I send you two Specimans of the Sand thrown up by the late Earthquake, if you have a Mind to try any Chymical Experiments, I can procure you learger quanities, I likewise send you the last peice of Mr. Winthrops which I beleive you have not seen.4

God Bless and Prosper you, and grant all Happiness may attend you and yours is the ardent Wish of Dear Sir Your affectionate Neice

E Hubbart

Addressed: To / Benjamin Franklin Esqr.

[Note numbering follows the Franklin Papers source.]

8John Franklin, Elizabeth Hubbart’s stepfather, died on Jan. 30, 1756 (see above, p. 400 n). The enclosed catalogue has not been found, but it must have been much the same as the inventory in the Registry of Probate of Suffolk Co., Mass., which showed John Franklin had “an unusually extensive library of theology, philosophy, science, history, literature and miscellaneous titles.” Van Doren, Franklin-Mecom, p. 51.

9I.e., John Franklin’s second wife, the former Elizabeth Gooch Hubbart.

1Among BF’s papers at APS is a four-page document docketed by him “Copy of Bro.

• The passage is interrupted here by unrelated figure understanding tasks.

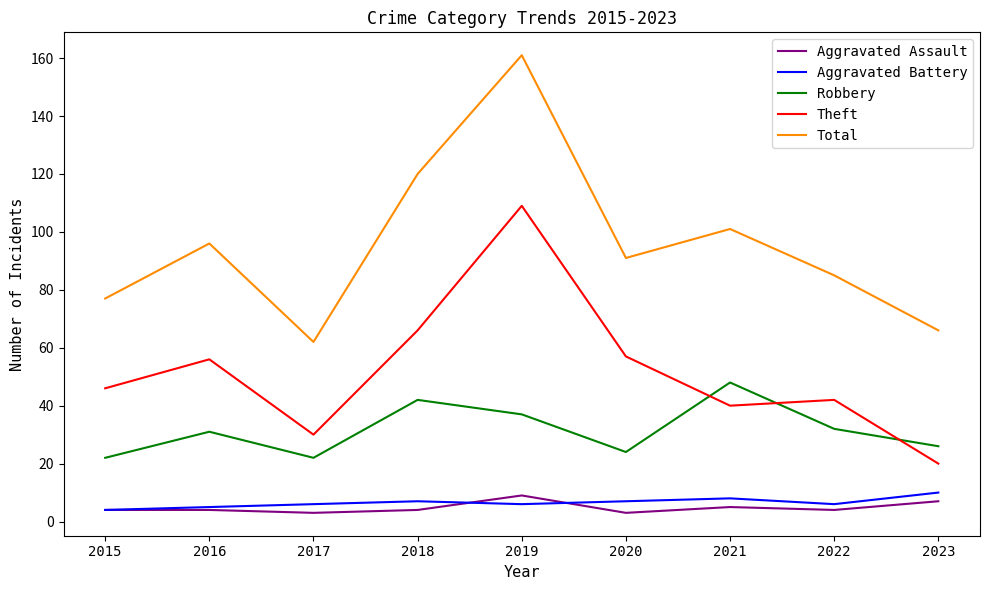

What is the highest value of the Aggravated Battery series?

10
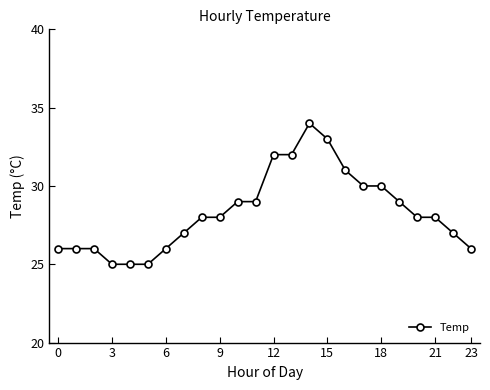

How many data points does each series have?

24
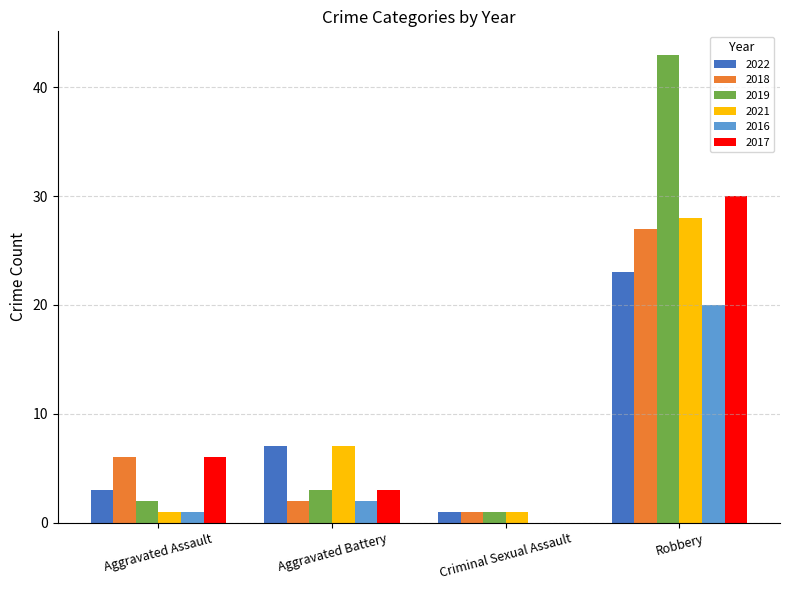

At which label is 2021 closest to 14?

Aggravated Battery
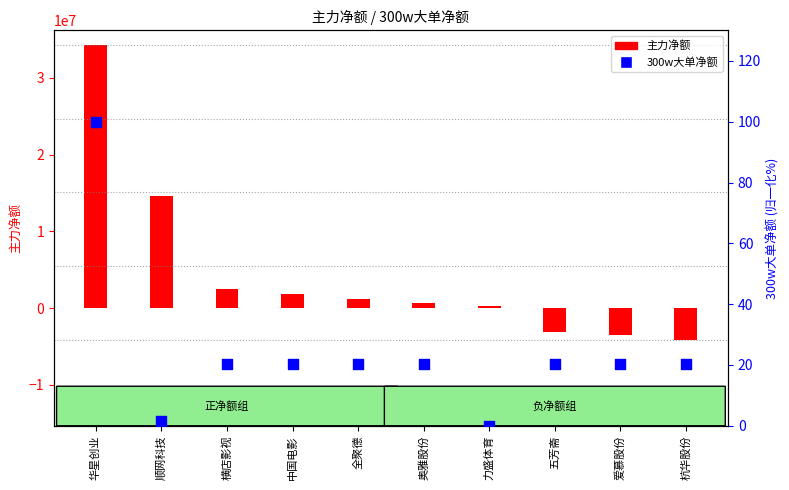

Which series reaches the maximum Y coordinate?

主力净额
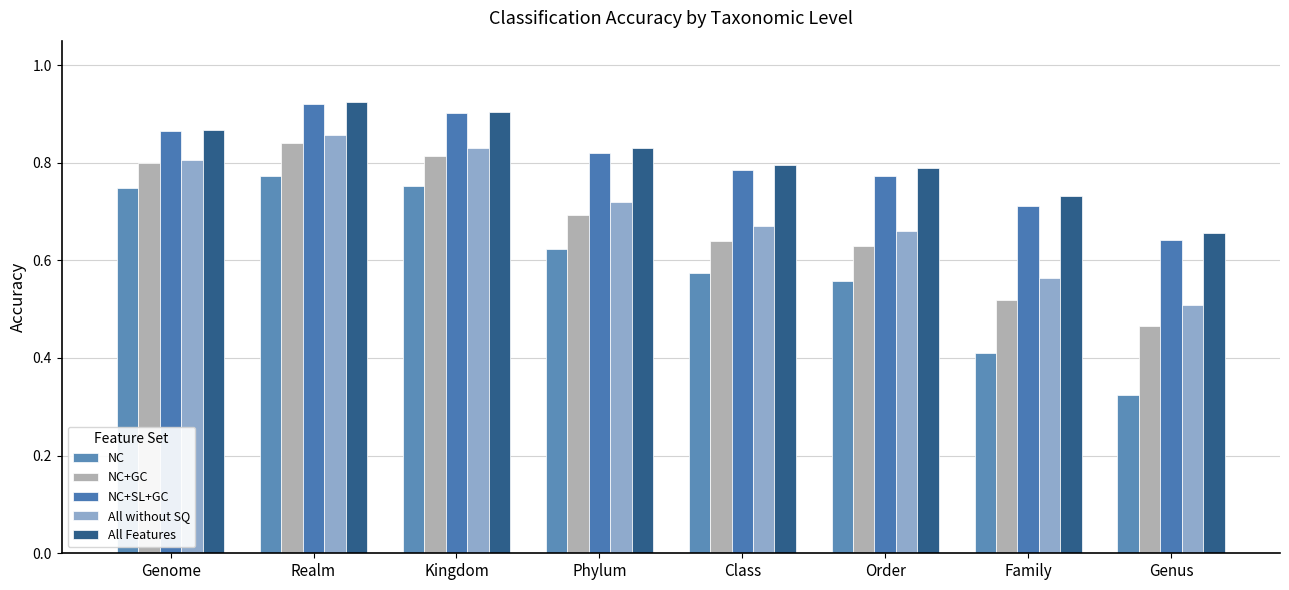

What is the label of the 7th bar from the left?

Family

John Franklin’s Will,” Jan. 22, 1756, with a codicil, Jan. 24, 1756. The codicil stipulates: “I give to my Daughter-in-law Elizabeth Hubbart my two Volumes of Chambers’s Dictionary and Lord Bacon’s Works in three Volumes.” Ephraim Chambers, Cyclopaedia, or an Universal Dictionary of Arts and Sciences … compiled from the best authors, two folio volumes, appeared in five editions, 1728–46 (DNB), and the works of Sir Francis Bacon were available in many editions by 1756.

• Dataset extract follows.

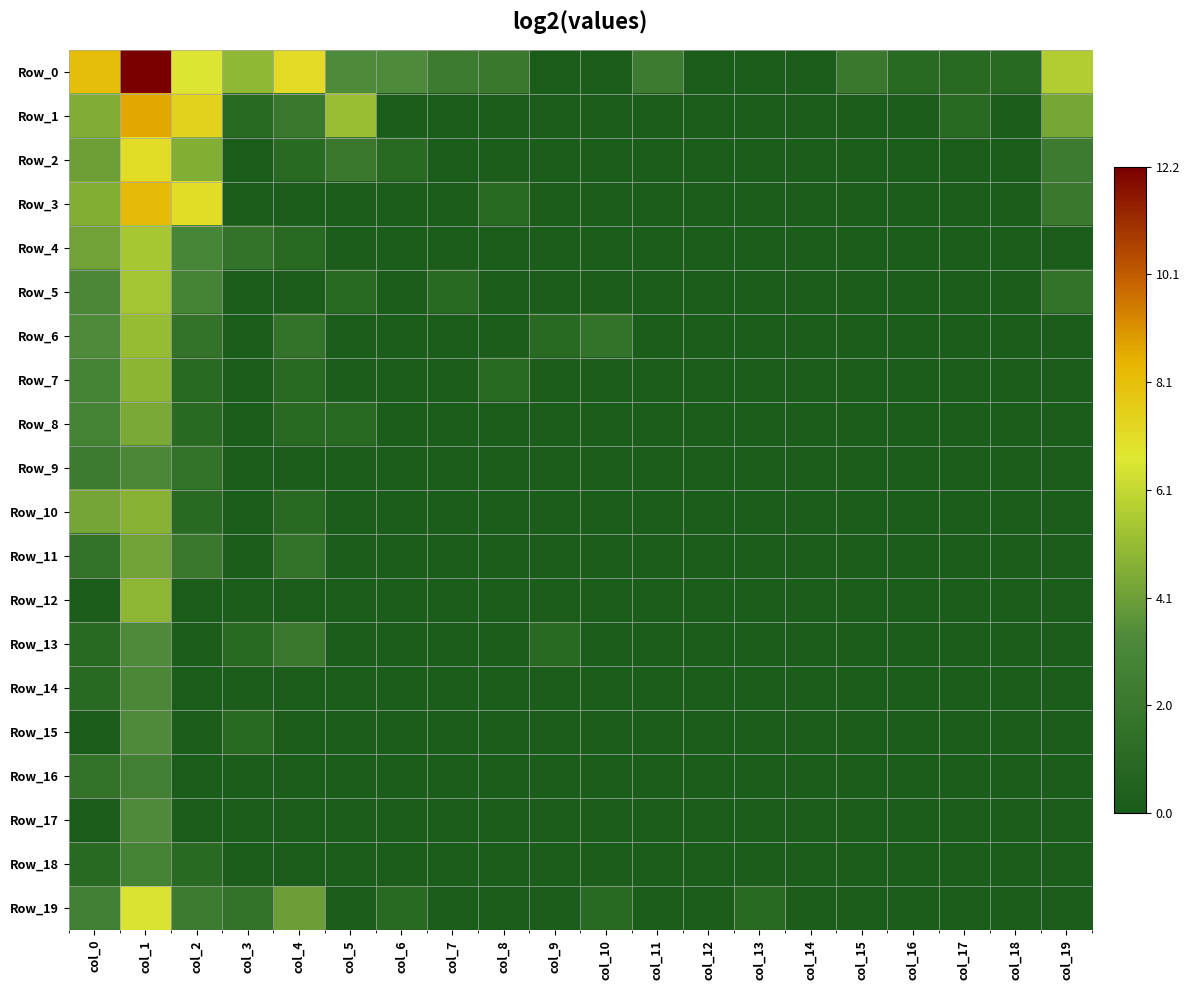

Between col_10 and col_16, which is larger?

col_16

2Tuthill Hubbart (1720–1808?) one of the executors of the will. He received his commission as postmaster in Boston, succeeding John Franklin, from William Hunter, April 24, 1756. MS, APS.

3Tickets in the third class of the second Philadelphia Academy lottery (see above, V, 509) were advertised in Pa. Gaz., during January 1756. The drawing, first set for February 12, was postponed until March 8 and the winners were not announced until the 18th. As a manager BF had doubtless asked Elizabeth to dispose of some tickets for him.

4The New England earthquake of Nov. 18, 1755, rather than the far more severe shock which had destroyed the city of Lisbon on November 1, is probably the one referred to here, though a ship from Lisbon had arrived in Boston on Jan. 8, 1756, carrying reports of “the ground thrown up as if by shovels,” and might well have brought some of the dirt thus disgorged across the Atlantic. Pa. Gaz., Jan. 22, 1756. John Winthrop, professor of natural history at Harvard (above, IV, 261), engaged in a “paper war” on the causes and nature of earthquakes with Rev. Thomas Prince, who, like many other clergymen, was struck by the theological implications of such disturbances. Winthrop’s first shot, a pamphlet entitled A Lecture on Earthquakes (Boston, 1755), probably appeared about the first of the new year. Prince replied, and Winthrop followed with another pamphlet, dated January 28, A Letter to the Publishers of the Boston Gazette, &c. Containing an Answer to the Rev. Mr. Prince’s Letter, inserted in said Gazette, on the 26th of January 1756. Prince’s immediate rejoinder, Feb. 12, 1756, was in the Gazette on the 23rd. In Winthrop’s last volley (Boston Gazette, March 1), he disdained to engage further in a controversy which had degenerated to personalities. Eleanor M. Tilton, “Lightning-Rods and the Earthquake of 1755,” New Eng. Quar., XIII (1940), 85–97. Winthrop’s second pamphlet was very likely the one forwarded by Elizabeth Hubbart; neither it nor the specimen of sand have been found. BF’s interest in the dispute would rise from Prince’s warning that lightning rods should not be used because they helped make earthquakes by concentrating electricity in the ground, and Winthrop called upon BF’s authority in demolishing this argument. A Lecture on Earthquakes, pp. 32–3, 38.